What needs to be done -
Can you reproduce the text read from every record word for word, leaving the pictures out of your answer?

Dataset entries -
□ □ □ □
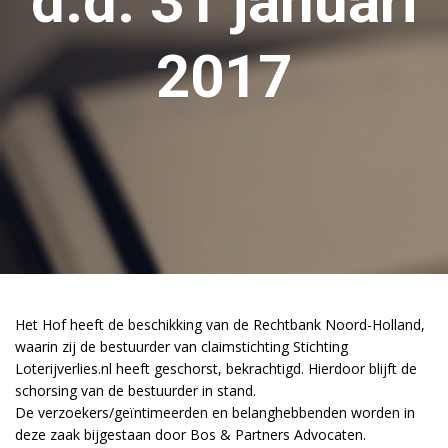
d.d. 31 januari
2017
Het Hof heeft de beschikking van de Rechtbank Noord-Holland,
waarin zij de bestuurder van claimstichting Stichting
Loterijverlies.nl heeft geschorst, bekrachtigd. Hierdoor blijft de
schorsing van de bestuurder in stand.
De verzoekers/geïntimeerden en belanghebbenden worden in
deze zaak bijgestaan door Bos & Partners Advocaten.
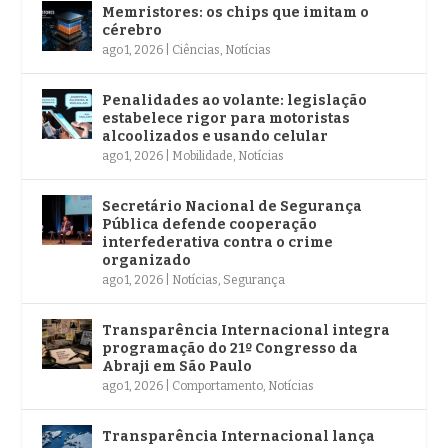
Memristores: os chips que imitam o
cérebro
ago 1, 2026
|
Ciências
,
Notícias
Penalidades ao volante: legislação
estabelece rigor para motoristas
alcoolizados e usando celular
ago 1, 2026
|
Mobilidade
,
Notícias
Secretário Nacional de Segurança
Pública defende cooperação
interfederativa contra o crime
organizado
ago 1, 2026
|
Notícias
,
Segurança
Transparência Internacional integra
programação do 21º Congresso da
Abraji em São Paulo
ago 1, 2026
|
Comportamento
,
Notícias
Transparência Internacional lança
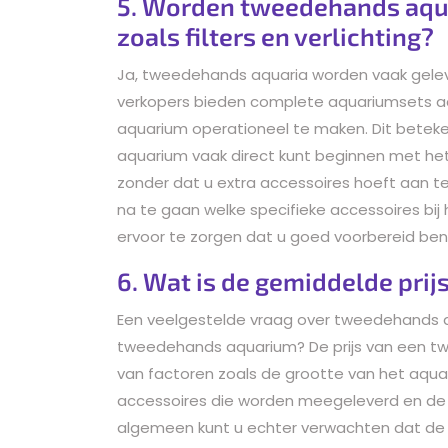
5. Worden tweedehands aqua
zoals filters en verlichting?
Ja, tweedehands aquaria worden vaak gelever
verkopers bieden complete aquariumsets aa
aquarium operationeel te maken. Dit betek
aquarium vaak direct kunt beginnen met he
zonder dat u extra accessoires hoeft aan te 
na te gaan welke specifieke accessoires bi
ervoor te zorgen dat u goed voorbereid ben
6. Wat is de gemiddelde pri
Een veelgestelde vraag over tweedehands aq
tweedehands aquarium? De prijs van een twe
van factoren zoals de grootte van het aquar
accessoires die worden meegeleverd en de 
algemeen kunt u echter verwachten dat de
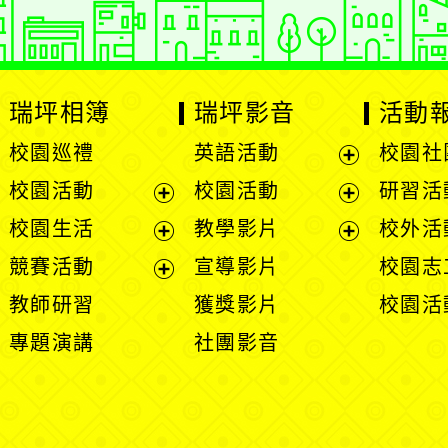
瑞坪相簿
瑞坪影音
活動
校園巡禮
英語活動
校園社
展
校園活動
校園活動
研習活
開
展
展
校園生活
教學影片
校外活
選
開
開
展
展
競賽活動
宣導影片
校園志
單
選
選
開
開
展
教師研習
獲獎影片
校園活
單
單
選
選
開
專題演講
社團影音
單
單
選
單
□ □ □ □
Completed task -
d.d. 31 januari
2017
Het Hof heeft de beschikking van de Rechtbank Noord-Holland,
waarin zij de bestuurder van claimstichting Stichting
Loterijverlies.nl heeft geschorst, bekrachtigd. Hierdoor blijft de
schorsing van de bestuurder in stand.
De verzoekers/geïntimeerden en belanghebbenden worden in
deze zaak bijgestaan door Bos & Partners Advocaten.
Memristores: os chips que imitam o
cérebro
ago 1, 2026
|
Ciências
,
Notícias
Penalidades ao volante: legislação
estabelece rigor para motoristas
alcoolizados e usando celular
ago 1, 2026
|
Mobilidade
,
Notícias
Secretário Nacional de Segurança
Pública defende cooperação
interfederativa contra o crime
organizado
ago 1, 2026
|
Notícias
,
Segurança
Transparência Internacional integra
programação do 21º Congresso da
Abraji em São Paulo
ago 1, 2026
|
Comportamento
,
Notícias
Transparência Internacional lança
5. Worden tweedehands aqua
zoals filters en verlichting?
Ja, tweedehands aquaria worden vaak gelever
verkopers bieden complete aquariumsets aa
aquarium operationeel te maken. Dit betek
aquarium vaak direct kunt beginnen met he
zonder dat u extra accessoires hoeft aan te 
na te gaan welke specifieke accessoires bi
ervoor te zorgen dat u goed voorbereid ben
6. Wat is de gemiddelde pri
Een veelgestelde vraag over tweedehands aq
tweedehands aquarium? De prijs van een twe
van factoren zoals de grootte van het aquar
accessoires die worden meegeleverd en de 
algemeen kunt u echter verwachten dat de
瑞坪相簿
瑞坪影音
活動
校園巡禮
英語活動
校園社
展
校園活動
校園活動
研習活
開
展
展
校園生活
教學影片
校外活
選
開
開
展
展
競賽活動
宣導影片
校園志
單
選
選
開
開
展
教師研習
獲獎影片
校園活
單
單
選
選
開
專題演講
社團影音
單
單
選
單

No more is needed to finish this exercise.